New screening protocol for pancreatic cancer is better than standard means

Using the serum CA 19-9 tumor marker followed by an endoscopic ultrasound is more likely to detect stage 1 pancreatic cancer in persons at high risk for the disease than is the tumor marker alone, according to a study recently published in GIE: Gastrointestinal Endoscopy (2011;74[1]:87-95).

Abdominal pain, jaundice, and/or weight loss may indicate the presence of pancreatic cancer, but often do not manifest until the tumor is locally advanced or metastatic, at which point effective treatment options are limited. In stage 1 disease, however, resection of the pancreas improves overall survival, making early detection critical.

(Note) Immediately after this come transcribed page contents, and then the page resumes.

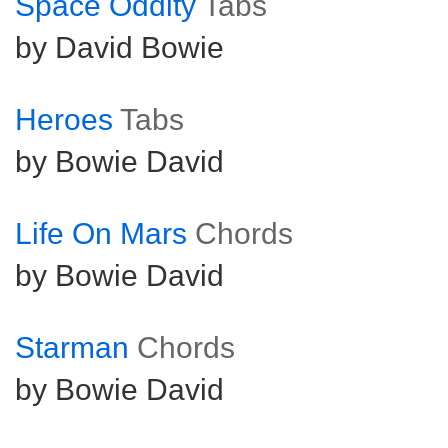
Space Oddity
Tabs
by David Bowie
Heroes
Tabs
by Bowie David
Life On Mars
Chords
by Bowie David
Starman
Chords
by Bowie David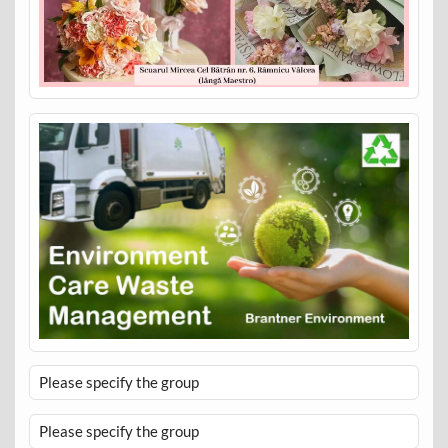
Please specify the group
Please specify the group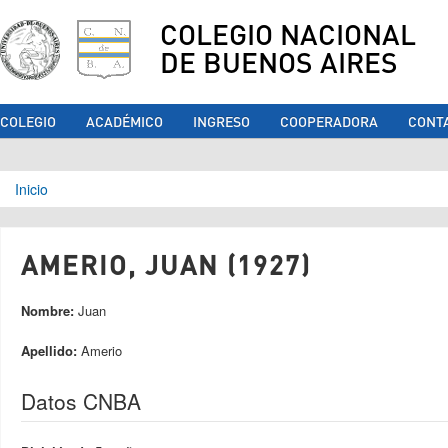
COLEGIO NACIONAL
DE BUENOS AIRES
COLEGIO
ACADÉMICO
INGRESO
COOPERADORA
CONT
Se encuentra usted aquí
Inicio
AMERIO, JUAN (1927)
Nombre:
Juan
Apellido:
Amerio
Datos CNBA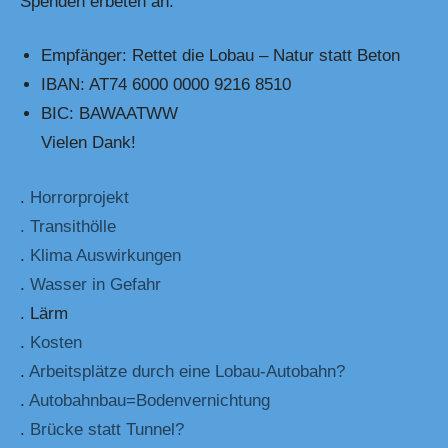
Spenden erbeten an:
Empfänger: Rettet die Lobau – Natur statt Beton
IBAN: AT74 6000 0000 9216 8510
BIC: BAWAATWW
Vielen Dank!
.
Horrorprojekt
. Transithölle
.
Klima Auswirkungen
.
Wasser in Gefahr
. Lärm
.
Kosten
.
Arbeitsplätze durch eine Lobau-Autobahn?
.
Autobahnbau=Bodenvernichtung
.
Brücke statt Tunnel?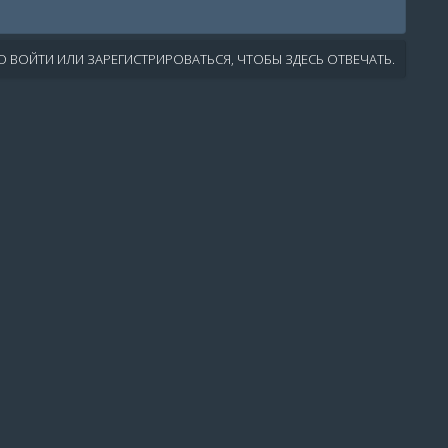
 ВОЙТИ ИЛИ ЗАРЕГИСТРИРОВАТЬСЯ, ЧТОБЫ ЗДЕСЬ ОТВЕЧАТЬ.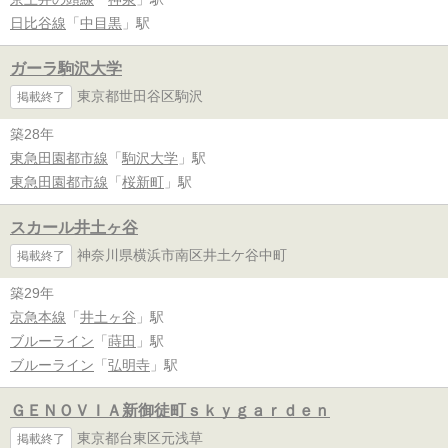
日比谷線
「
中目黒
」駅
ガーラ駒沢大学
東京都世田谷区駒沢
掲載終了
築28年
東急田園都市線
「
駒沢大学
」駅
東急田園都市線
「
桜新町
」駅
スカール井土ヶ谷
神奈川県横浜市南区井土ケ谷中町
掲載終了
築29年
京急本線
「
井土ヶ谷
」駅
ブルーライン
「
蒔田
」駅
ブルーライン
「
弘明寺
」駅
ＧＥＮＯＶＩＡ新御徒町ｓｋｙｇａｒｄｅｎ
東京都台東区元浅草
掲載終了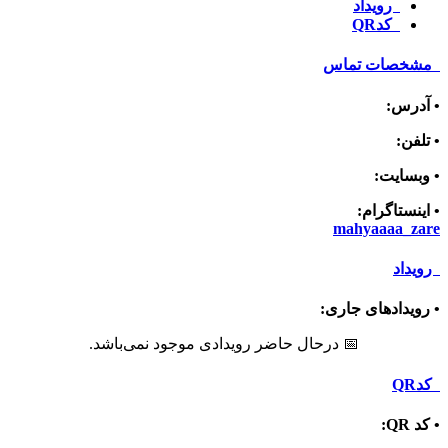
د
تماس
:
mahy
 جاری:
📅 درحال حاضر رویدادی موجود نمی‌باشد.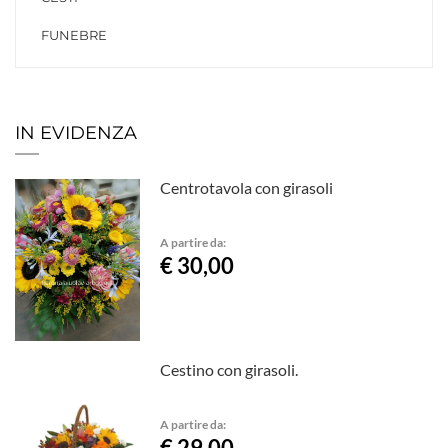
FUNEBRE
IN EVIDENZA
Centrotavola con girasoli
A partire da:
€ 30,00
Cestino con girasoli.
A partire da:
€ 29,00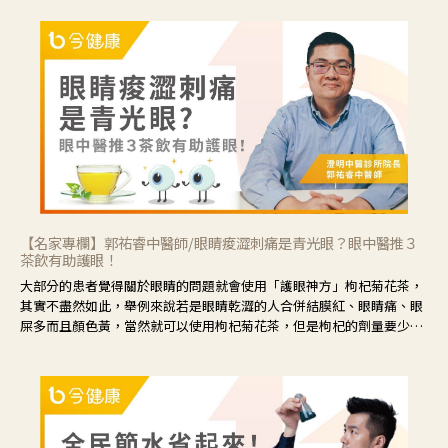
【名家專欄】郭祐睿中醫師/眼睛痠澀刺痛是青光眼？眼中醫推３
茶飲有助護眼！
大部分的患者覺得關於眼睛的問題就會使用「護眼神方」枸杞菊花茶，
其實不盡然如此，舉例來說若是眼睛乾澀的人合併結膜紅、眼睛痛、眼
屎多而且顏色黃，當然就可以使用枸杞菊花茶，但是枸杞的劑量要少，
菊花的劑量要多；若是有以上症狀以外，眼睛還會有灼熱感，眼屎多到
會「牽絲」，也就是水樣分泌物增加，這樣就是感染性結膜炎了，這時
候就要使用菊花、金銀花來治療；假如單純的眼睛乾澀，結膜沒有紅，
眼睛周圍沒有眼屎，這種情況是屬於「陰虛」，就可以使用枸杞、蓮
藕、麥門冬、山藥等比較滋潤的藥材，效果就更顯著。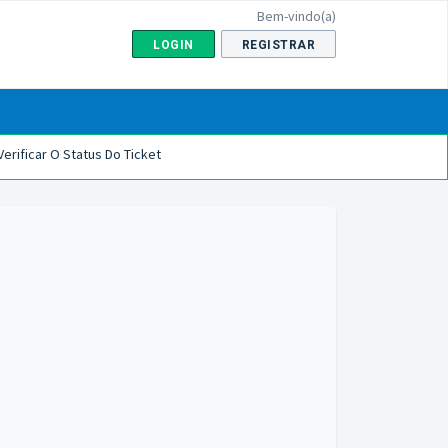
Bem-vindo(a)
LOGIN
REGISTRAR
Verificar O Status Do Ticket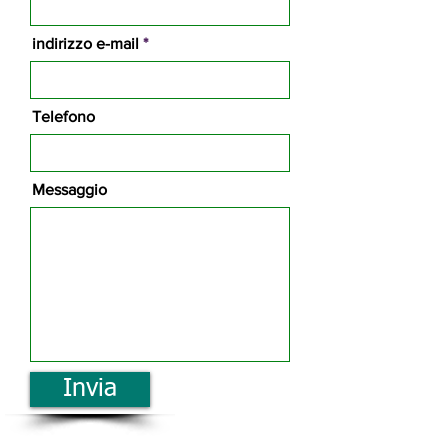
indirizzo e-mail
Telefono
Messaggio
Invia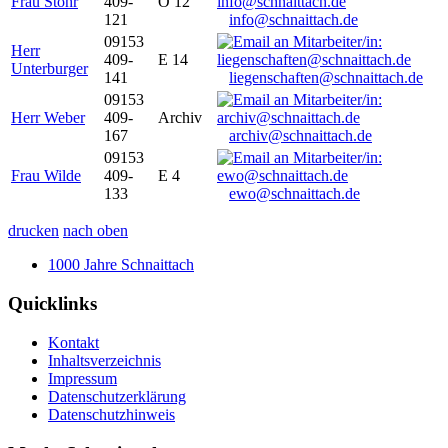
Frau Stöhr
409-
O 12
121
info@schnaittach.de
09153
Herr
409-
E 14
Unterburger
141
liegenschaften@schnaittach.de
09153
Herr Weber
409-
Archiv
167
archiv@schnaittach.de
09153
Frau Wilde
409-
E 4
133
ewo@schnaittach.de
drucken
nach oben
1000 Jahre Schnaittach
Quicklinks
Kontakt
Inhaltsverzeichnis
Impressum
Datenschutzerklärung
Datenschutzhinweis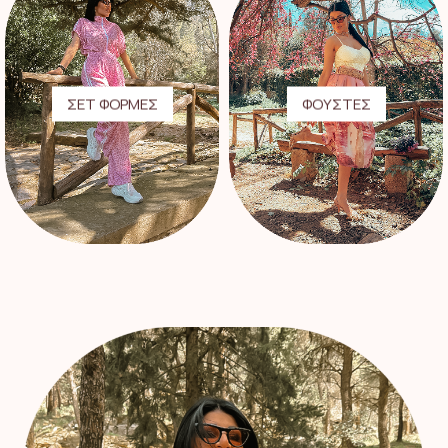
ΣΕΤ ΦΟΡΜΕΣ
ΦΟΥΣΤΕΣ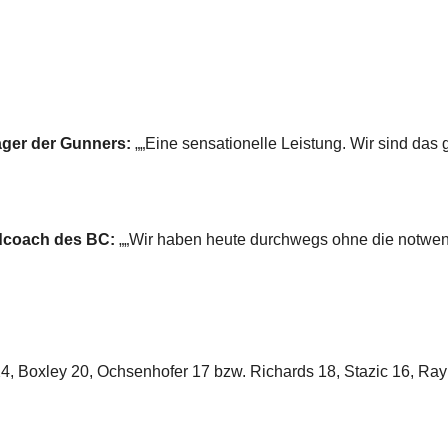
ager der Gunners:
„„Eine sensationelle Leistung. Wir sind das
dcoach des BC:
„„Wir haben heute durchwegs ohne die notwend
, Boxley 20, Ochsenhofer 17 bzw. Richards 18, Stazic 16, Ray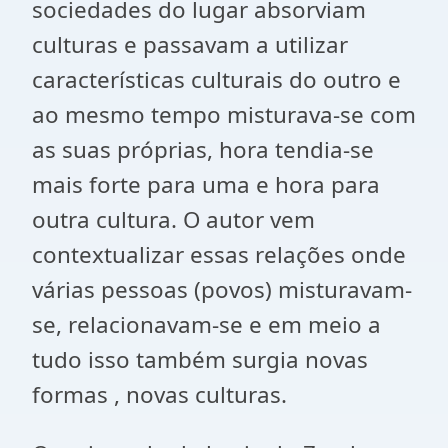
sociedades do lugar absorviam
culturas e passavam a utilizar
características culturais do outro e
ao mesmo tempo misturava-se com
as suas próprias, hora tendia-se
mais forte para uma e hora para
outra cultura. O autor vem
contextualizar essas relações onde
várias pessoas (povos) misturavam-
se, relacionavam-se e em meio a
tudo isso também surgia novas
formas , novas culturas.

Employing the tumor marker CA 19-9 to screen for pancreatic cancer has met with limited success, so screening protocols focus on high-risk populations—persons who have or had a parent, sibling, or child (first-degree relative) with pancreatic cancer. The current study enrolled 546 such participants, aged 50 to 80 years. All were given a serum CA 19-9 test; if the level was elevated (greater than 37 units/mL), the person also underwent targeted endoscopic ultrasound (EUS).

CA 19-9 was elevated in 27 patients (4.9% of the group), with neoplastic or malignant findings detected in 5 (0.9%) and pancreatic adenocarcinoma (stage 1 disease) in one (0.2%). No additional patients in the CA 19-9/EUS study had developed the disease at 1-year follow-up. The cost to detect one pancreatic neoplasia was $8,341, and the cost to detect one pancreatic adenocarcinoma was $41,133.

In a comparison group of 124 patients who received a diagnosis of pancreatic cancer at the same facility but were not part of the CA 19-9/EUS study, one patient (0.9%) presented with stage 1 disease, 52 (45.6%) with stage 2, 20 (17.5%) with stage 3, and 41 (36%) with stage 4. Although only one patient each in the intervention group and in the comparison group had stage 1 disease, the difference was statistically significant because the detection of stage 1 cancer in the comparison group was so rare.

The investigators concluded that potentially curative pancreatic adenocarcinoma could be identified with the CA 19-9/EUS screening protocol, and that stage 1 cancer is more likely to be detected by this protocol than by standard means of detection.